Künstliche Intelligenz auf dem Vormarsch: Im Straßentest auf Augenhöhe

Wissen und Technik
VICTORIA ZAVYALOVA
Ein Moskauer Unternehmen entschloss sich kurzerhand zu einem Test: Wie würden sich ihre intelligenten Fahrsysteme im Vergleich zum Menschen schlagen? Noch sind die Unterschiede minimal – aber wie lange noch?

Eigentlich wollten die russischen Entwickler gar nicht die Intelligenz fahrerloser Fahrzeuge analysieren. “Wir wollten nur unser neues System “C-Pilot” testen”, erzählt Juri Minkin, Chef der Abteilung für fahrerloses Fahren bei Cognitive Technologies, im Gespräch mit Russia Beyond. Während der Tests aber entschieden sich die Entwickler dazu, die Aufnahmefähigkeit des intelligenten Systems mit der eines Menschen zu vergleichen.

Untersucht wurden nur all jene Funktionen, die Künstliche Intelligenz und der Mensch gemein haben. Gegen das System traten 17 Freiwillige an, allesamt Studenten an Moskauer Universitäten. Getestet wurde auf den Straßen der russischen Hautstadt, auch Fußgänger und Straßenschilder wurden in die Aufgaben integriert. Um die Umstände besonders realistisch zu gestalten, wurde zudem auch in komplizierten Bedingungen wie Regen oder wechselnden Lichtverhältnissen getestet.

“Die Teilnehmer waren aufgefordert, alle Gegenstände auf der Straße zu benennen, und auch die Reaktionen des intelligenten Systems wurden gemessen”, erklärt Minkin. „Neben den Freiwilligen waren jeweils noch ein Fahrer und ein Ingenieur mit im Auto.“

Beinahe gleichauf

Vorbereitet wurde der Testlauf so, dass nie mehr als drei Objekte gleichzeitig erkannt werden mussten. Auf 27 öffentlichen Routen wurde gefahren, auf denen sich jeweils rund 30 bis 35 Objekte befanden. Sowohl die Freiwilligen als auch das System mussten diese bei Geschwindigkeiten zwischen 50 und 60 Kilometern in der Stunde identifizieren.

Die Ergebnisse zeigen, dass das intelligente System und Menschen bei guten Wetterbedingungen beinahe identische Ergebnisse erzielen: In mehr als 99 Prozent aller Fälle konnten sie Straßenschilder, andere Fahrzeuge oder Fußgänger identifizieren.

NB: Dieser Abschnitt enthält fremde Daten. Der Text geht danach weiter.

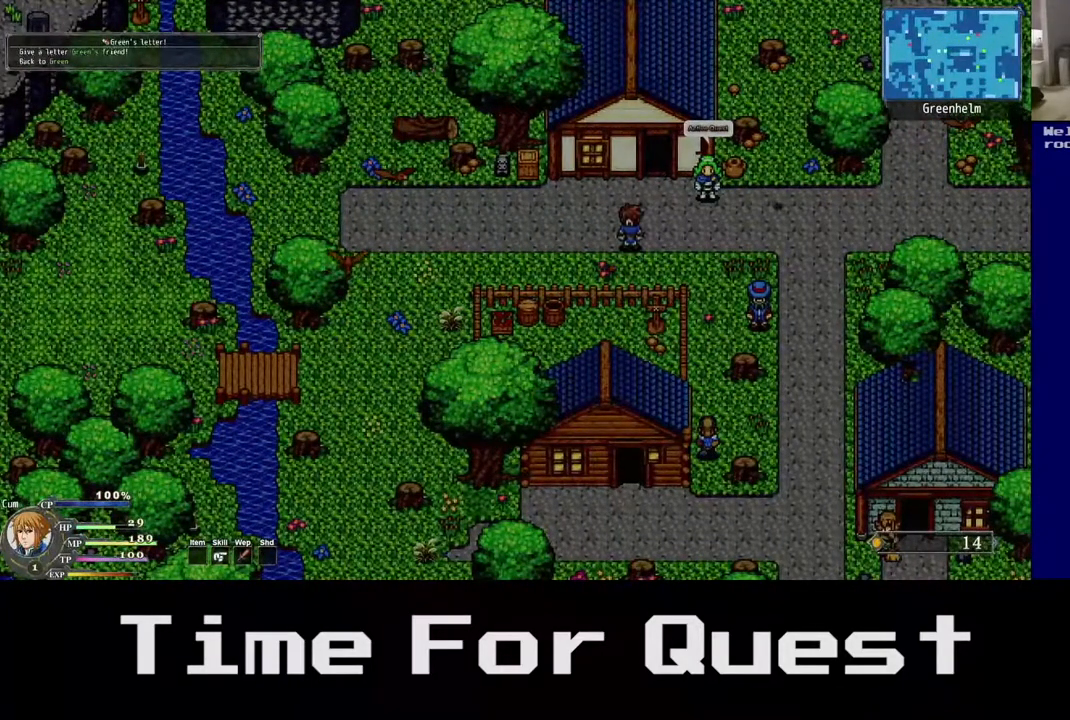
{"buttons": ["DPAD_RIGHT"], "right_stick": "center", "events": [[367, "DPAD_RIGHT", "down"]]}
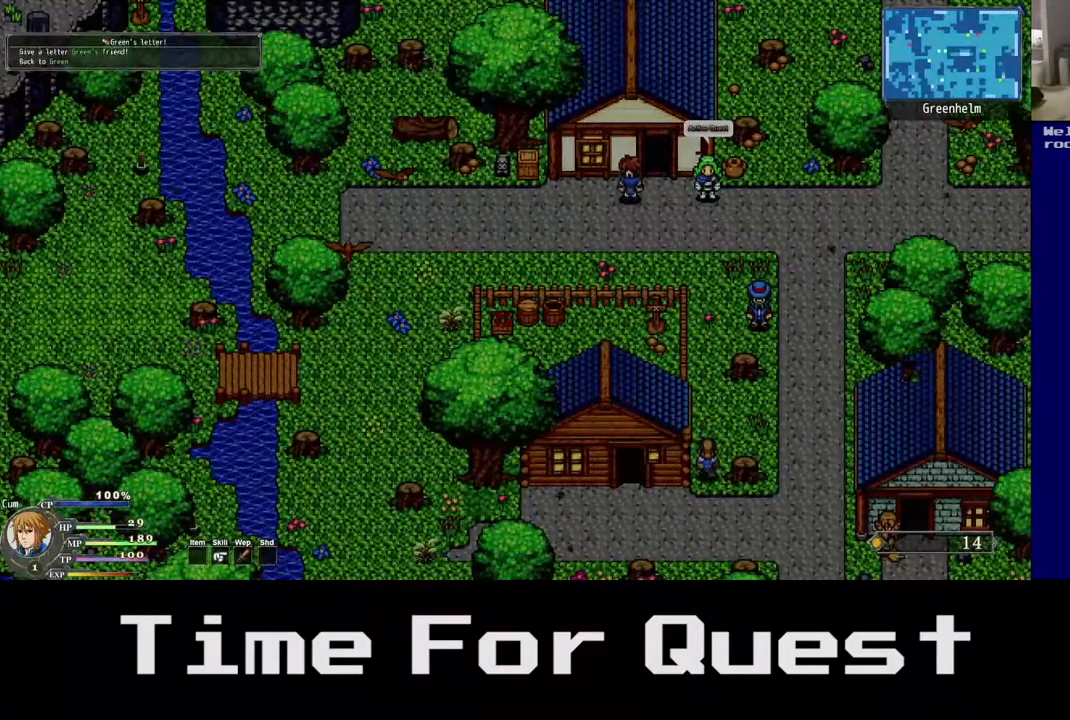
{"buttons": ["DPAD_RIGHT"], "right_stick": "center", "events": []}
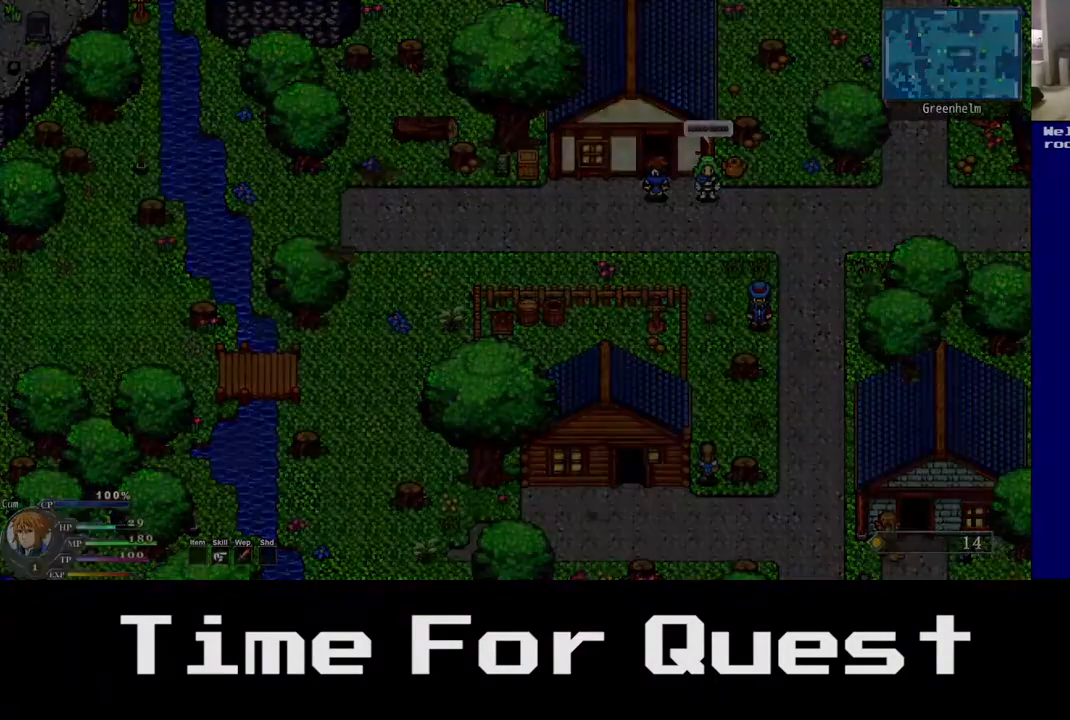
{"buttons": [], "right_stick": "center", "events": [[167, "DPAD_RIGHT", "up"]]}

Das System performte jedoch besser, wann immer Objekte teilweise verdeckt waren. Der Vorteil lag dabei nicht in einer qualitativ besseren Erkennung, sondern der Geschwindigkeit. So kann das System auch teilweise verdeckte Straßenschilder innerhalb weniger Sekunden identifizieren.

“Wir haben Routen ausgewählt, auf denen die Schilder teilweise von Bäumen, Autos und anderen Hindernissen verdeckt waren. Man konnte sie erst erkennen, wenn das Auto sehr nah herangefahren war”, schildert Minkin das Vorgehen. „Die menschlichen Testpersonen erkannten die Schilder ein wenig später als das System.“

Der Unterschied aber ist minimal: Er lag zwischen 0,5 und einer Sekunde, bei einer 99-prozentigen Erkennungsrate. Dennoch existiert der Unterschied und Künstliche Intelligenz entwickelt sich rasend schnell.

Was passiert bei schlechtem Wetter?

Bei Regen schlägt das intelligente System seinen menschlichen Gegner: Schilder und Autos werden zu je 98,3 und 98 Prozent erkannt. Bei Menschen waren es je 97 und 97,5 Prozent.

Wenig überraschend aber können Menschen bei schlechtem Wetter andere Menschen deutlich besser erkennen. Ihnen gelang dies in 99,2 Prozent der Fälle, das System kam nur auf 98 Prozent.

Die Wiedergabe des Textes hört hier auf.